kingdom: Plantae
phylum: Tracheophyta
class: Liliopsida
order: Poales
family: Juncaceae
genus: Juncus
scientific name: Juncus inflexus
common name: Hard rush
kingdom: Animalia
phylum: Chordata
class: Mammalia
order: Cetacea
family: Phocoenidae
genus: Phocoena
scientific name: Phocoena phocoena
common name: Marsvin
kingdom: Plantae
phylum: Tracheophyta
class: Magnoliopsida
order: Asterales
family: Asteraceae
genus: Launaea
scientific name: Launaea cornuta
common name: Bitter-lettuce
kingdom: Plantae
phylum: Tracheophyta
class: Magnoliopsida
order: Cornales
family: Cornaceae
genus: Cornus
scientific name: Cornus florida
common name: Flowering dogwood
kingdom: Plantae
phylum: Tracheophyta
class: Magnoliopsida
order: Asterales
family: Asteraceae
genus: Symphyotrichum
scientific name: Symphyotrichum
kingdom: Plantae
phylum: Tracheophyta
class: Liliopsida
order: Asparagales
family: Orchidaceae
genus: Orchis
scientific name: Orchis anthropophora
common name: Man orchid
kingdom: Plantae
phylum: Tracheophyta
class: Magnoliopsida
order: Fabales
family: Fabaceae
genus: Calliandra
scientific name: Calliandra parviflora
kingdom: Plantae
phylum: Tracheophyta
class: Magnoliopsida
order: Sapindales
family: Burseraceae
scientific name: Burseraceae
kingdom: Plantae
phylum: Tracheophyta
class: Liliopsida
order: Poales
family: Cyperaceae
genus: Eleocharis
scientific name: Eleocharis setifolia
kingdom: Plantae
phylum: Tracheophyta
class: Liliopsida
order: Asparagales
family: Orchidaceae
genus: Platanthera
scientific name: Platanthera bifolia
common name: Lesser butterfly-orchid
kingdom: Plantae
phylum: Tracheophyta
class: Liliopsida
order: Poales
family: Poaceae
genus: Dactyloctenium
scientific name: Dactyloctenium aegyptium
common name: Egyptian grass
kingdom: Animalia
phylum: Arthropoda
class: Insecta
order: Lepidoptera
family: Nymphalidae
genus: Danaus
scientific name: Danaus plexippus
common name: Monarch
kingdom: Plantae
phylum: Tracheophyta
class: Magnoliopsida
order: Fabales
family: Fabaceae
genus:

###

Reproduce every line of the records above verbatim, in their original order.

Exercise result:
kingdom: Plantae
phylum: Tracheophyta
class: Liliopsida
order: Poales
family: Juncaceae
genus: Juncus
scientific name: Juncus inflexus
common name: Hard rush
kingdom: Animalia
phylum: Chordata
class: Mammalia
order: Cetacea
family: Phocoenidae
genus: Phocoena
scientific name: Phocoena phocoena
common name: Marsvin
kingdom: Plantae
phylum: Tracheophyta
class: Magnoliopsida
order: Asterales
family: Asteraceae
genus: Launaea
scientific name: Launaea cornuta
common name: Bitter-lettuce
kingdom: Plantae
phylum: Tracheophyta
class: Magnoliopsida
order: Cornales
family: Cornaceae
genus: Cornus
scientific name: Cornus florida
common name: Flowering dogwood
kingdom: Plantae
phylum: Tracheophyta
class: Magnoliopsida
order: Asterales
family: Asteraceae
genus: Symphyotrichum
scientific name: Symphyotrichum
kingdom: Plantae
phylum: Tracheophyta
class: Liliopsida
order: Asparagales
family: Orchidaceae
genus: Orchis
scientific name: Orchis anthropophora
common name: Man orchid
kingdom: Plantae
phylum: Tracheophyta
class: Magnoliopsida
order: Fabales
family: Fabaceae
genus: Calliandra
scientific name: Calliandra parviflora
kingdom: Plantae
phylum: Tracheophyta
class: Magnoliopsida
order: Sapindales
family: Burseraceae
scientific name: Burseraceae
kingdom: Plantae
phylum: Tracheophyta
class: Liliopsida
order: Poales
family: Cyperaceae
genus: Eleocharis
scientific name: Eleocharis setifolia
kingdom: Plantae
phylum: Tracheophyta
class: Liliopsida
order: Asparagales
family: Orchidaceae
genus: Platanthera
scientific name: Platanthera bifolia
common name: Lesser butterfly-orchid
kingdom: Plantae
phylum: Tracheophyta
class: Liliopsida
order: Poales
family: Poaceae
genus: Dactyloctenium
scientific name: Dactyloctenium aegyptium
common name: Egyptian grass
kingdom: Animalia
phylum: Arthropoda
class: Insecta
order: Lepidoptera
family: Nymphalidae
genus: Danaus
scientific name: Danaus plexippus
common name: Monarch
kingdom: Plantae
phylum: Tracheophyta
class: Magnoliopsida
order: Fabales
family: Fabaceae
genus:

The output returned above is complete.